Bishop stared at him.
“Late tonight?” Ty paused, seeing confirmation on Bishop’s face. “So, tonight. And you still don’t know how to operate it.” Ty pointed at the page. “You need a code to operate it—a sequence of these symbols to enter, which you don’t have, leaving you with the most important device in human history and no way to use it. What happens then? I’m not cooperating. But they can’t get rid of me. It’s my genome being broadcast. They can, however, get rid of you.” Ty cut his eyes to Richter. “Who’s in charge really becomes a matter of perspective, doesn’t it?”
Bishop shook his head slowly, seething.
“I want that pardon,” Ty said. “And that’s not all. I want to talk to Tanaka. And Nora, the moment she arrives. Specifically, I want to be the first person to talk to her. She’s likely going to be unnerved by all of this, and seeing a friendly face will help her. It’s what I would want. And lastly, I want to see the whole picture—the full schematics for that device. And I want to see it right now.”
Ty saw a small smile form at the edges of his father’s mouth.
Bishop exhaled and twisted back to look at Colonel Travis, who held a leather portfolio at his side. Bishop pointed at it. “Okay. Show him.”
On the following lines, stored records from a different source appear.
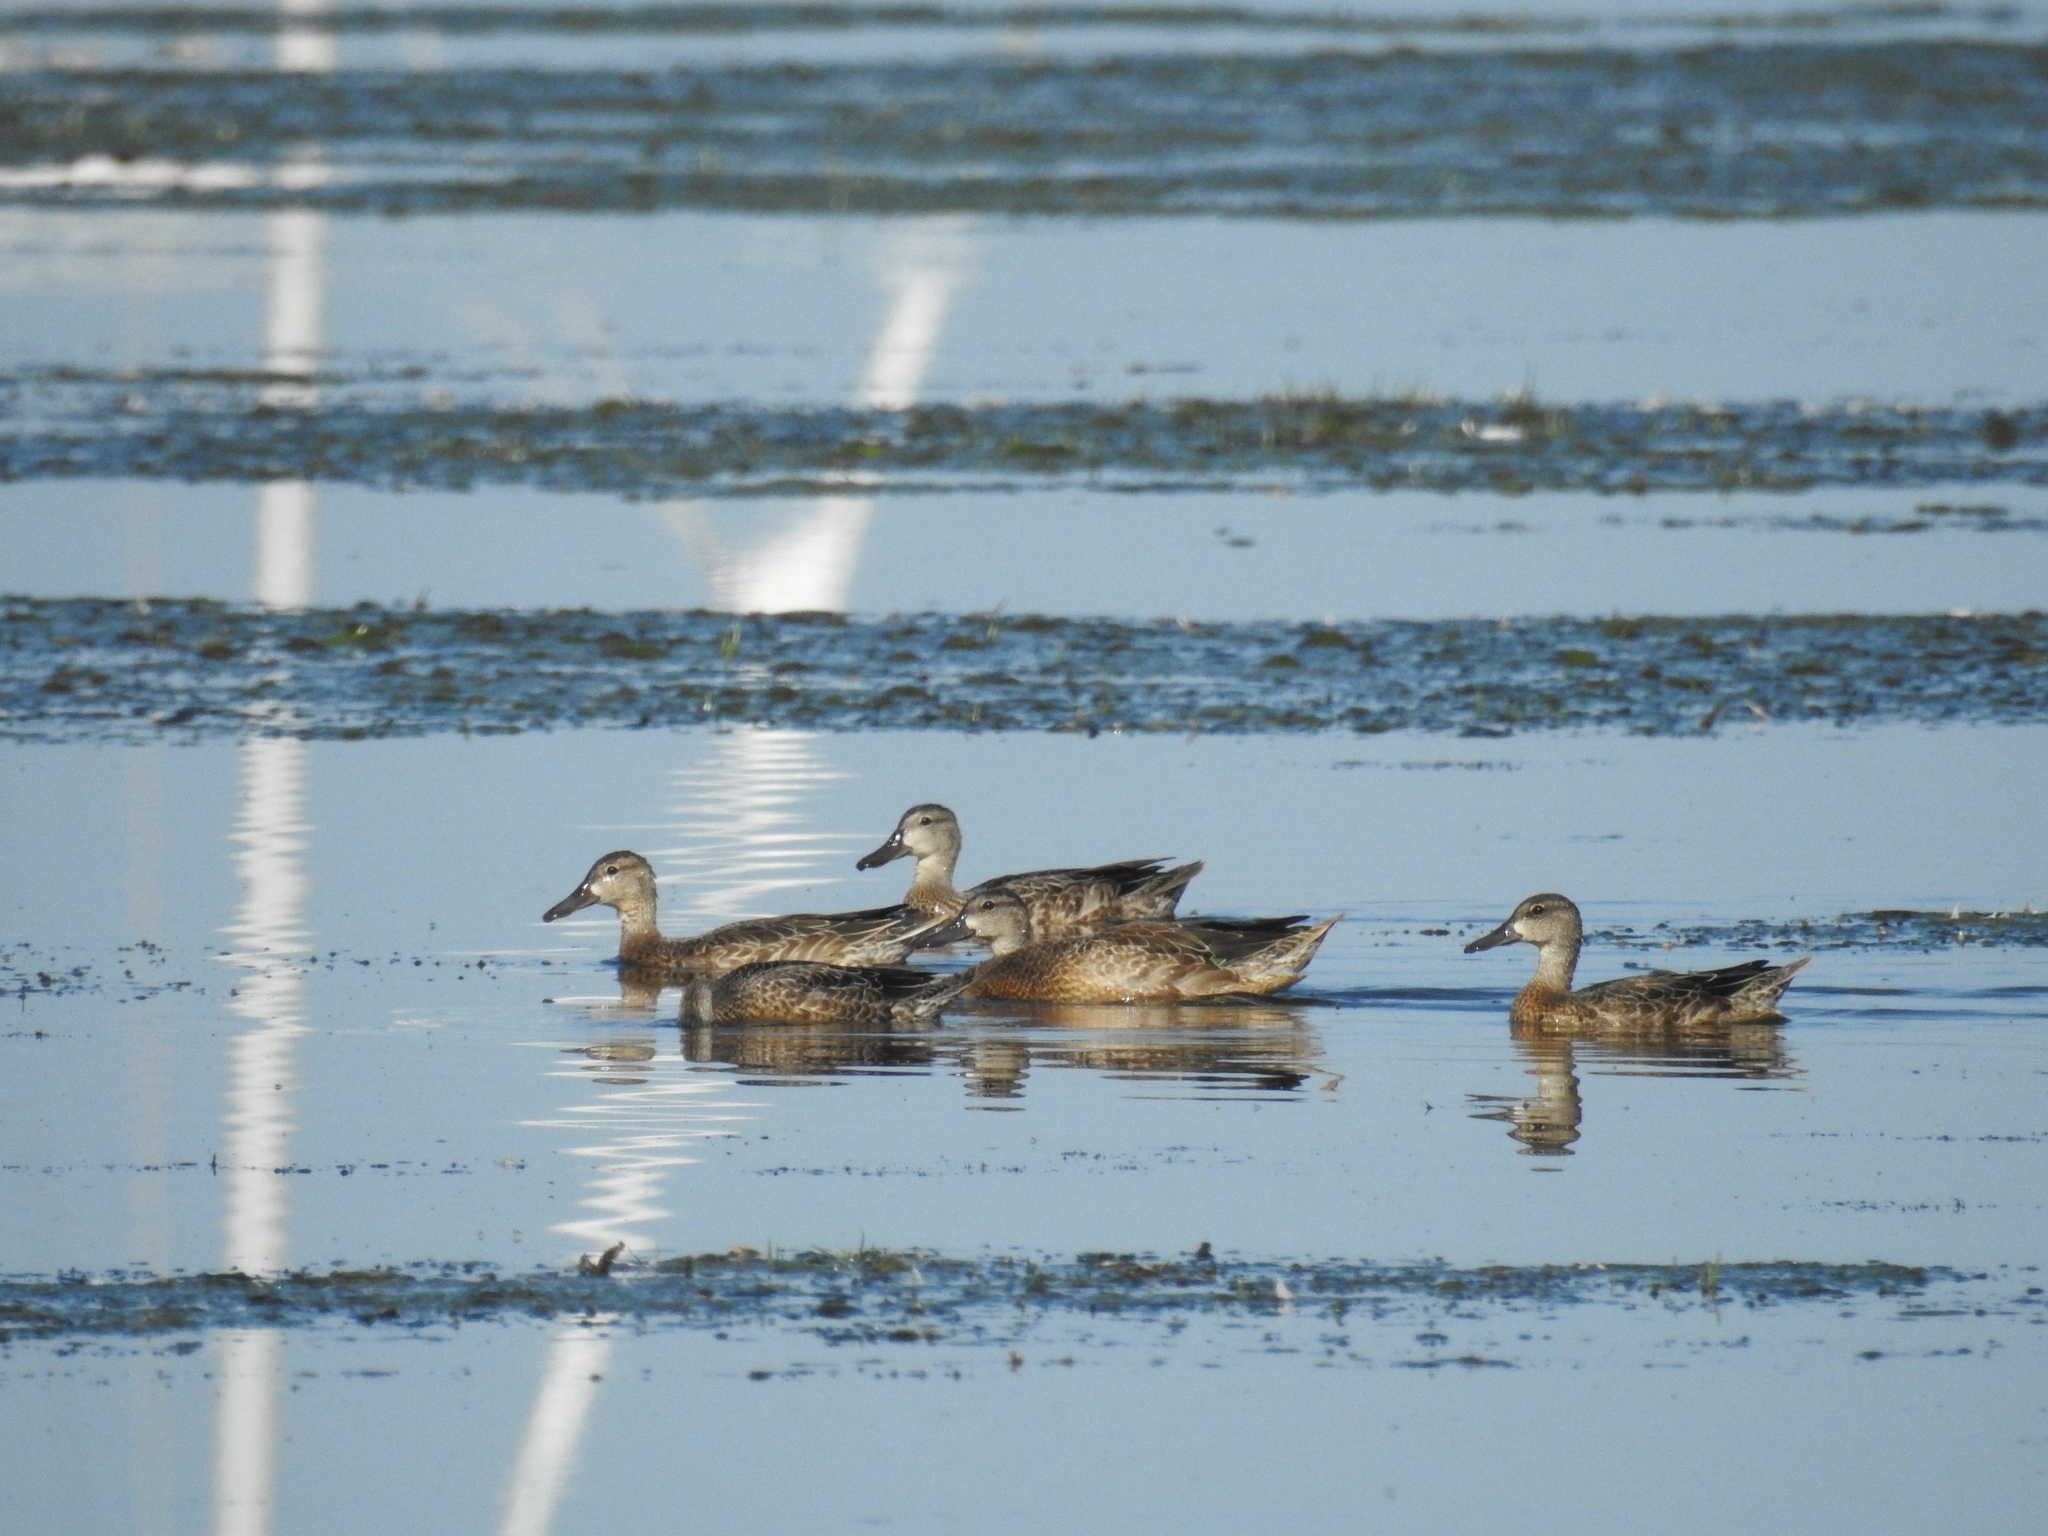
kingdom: Animalia
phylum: Chordata
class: Aves
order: Anseriformes
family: Anatidae
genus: Spatula
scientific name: Spatula discors
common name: Blue-winged teal
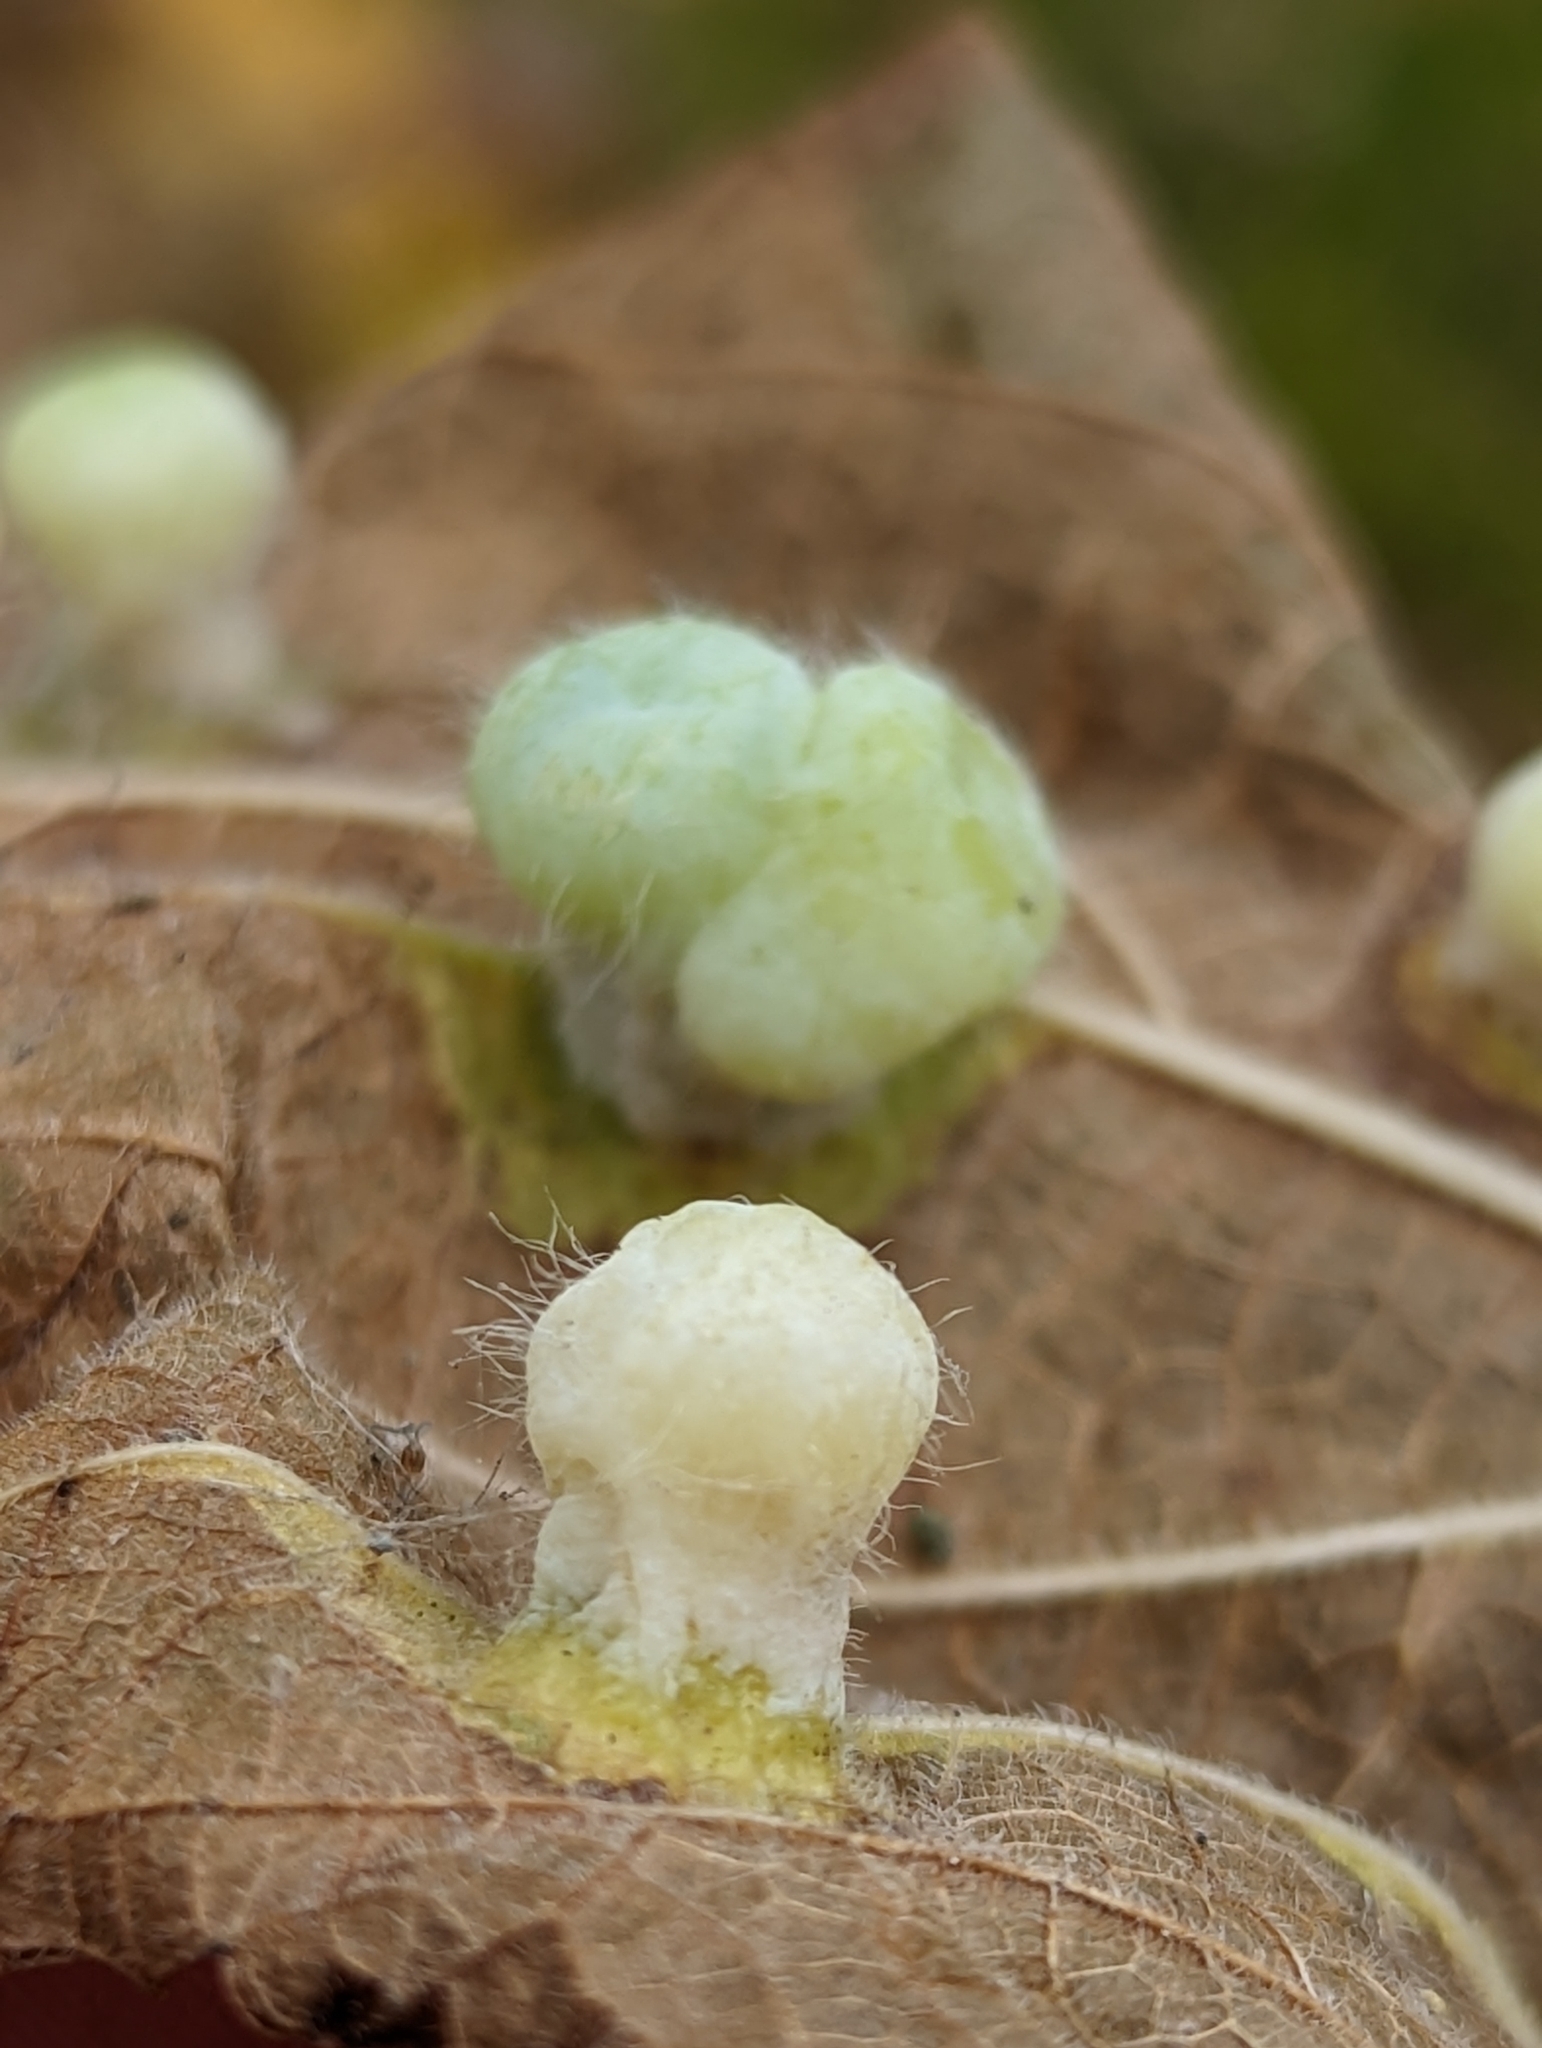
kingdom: Animalia
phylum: Arthropoda
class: Insecta
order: Hemiptera
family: Aphalaridae
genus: Pachypsylla
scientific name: Pachypsylla celtidismamma
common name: Hackberry nipplegall psyllid
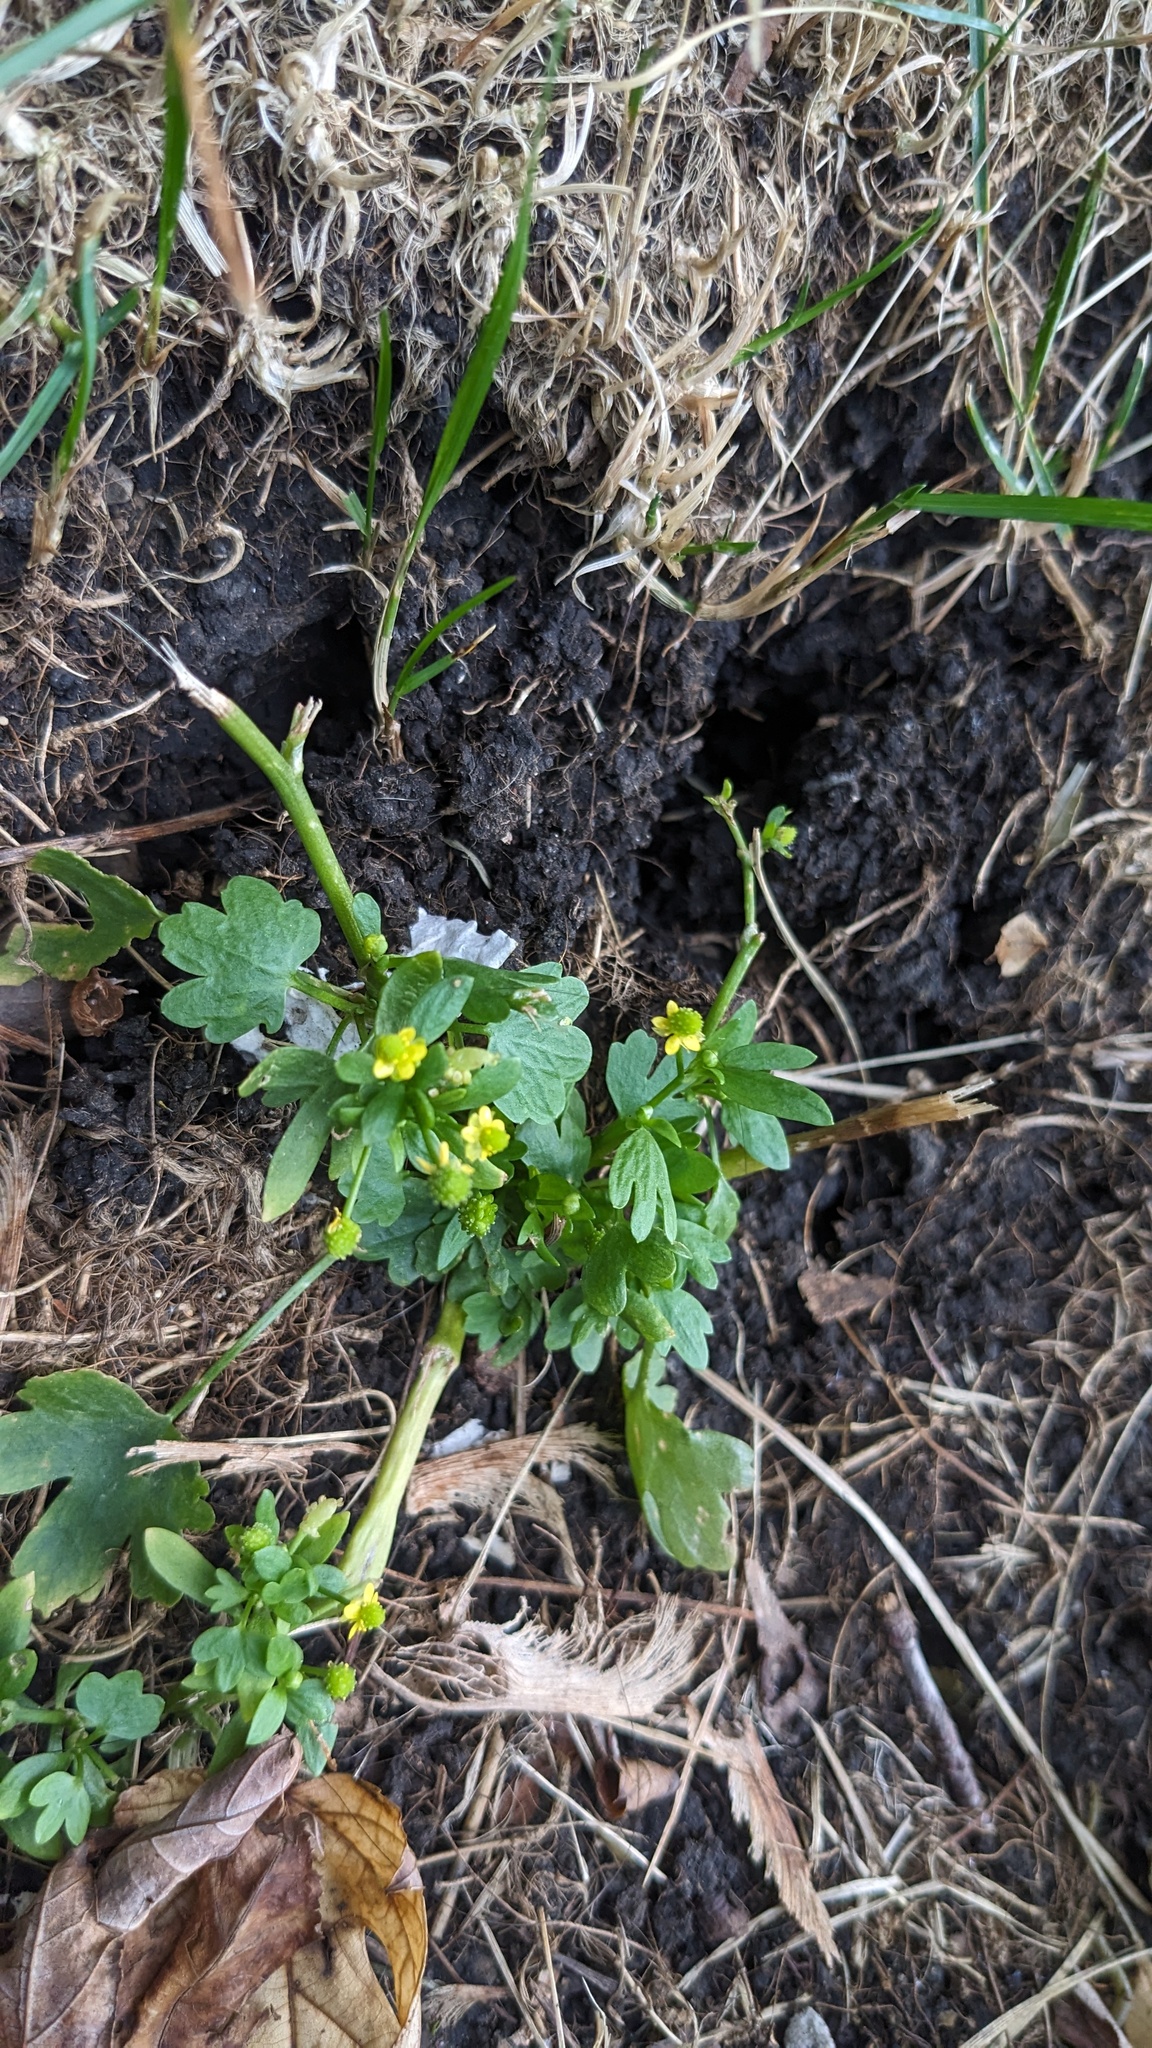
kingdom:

Travis took out several pages and slid them across the conference table.
Ty picked up the top page and, for the first time, saw the quantum radio he had discovered. It was round, with twelve symbols around the perimeter and an open center, like a medallion someone might wear around their neck. At the bottom of the design was a hole for a chain to slip through.
Emotions flooded through Ty. Curiosity. Pride in his accomplishment. And lastly, fear about what the small device might mean for the future of the world.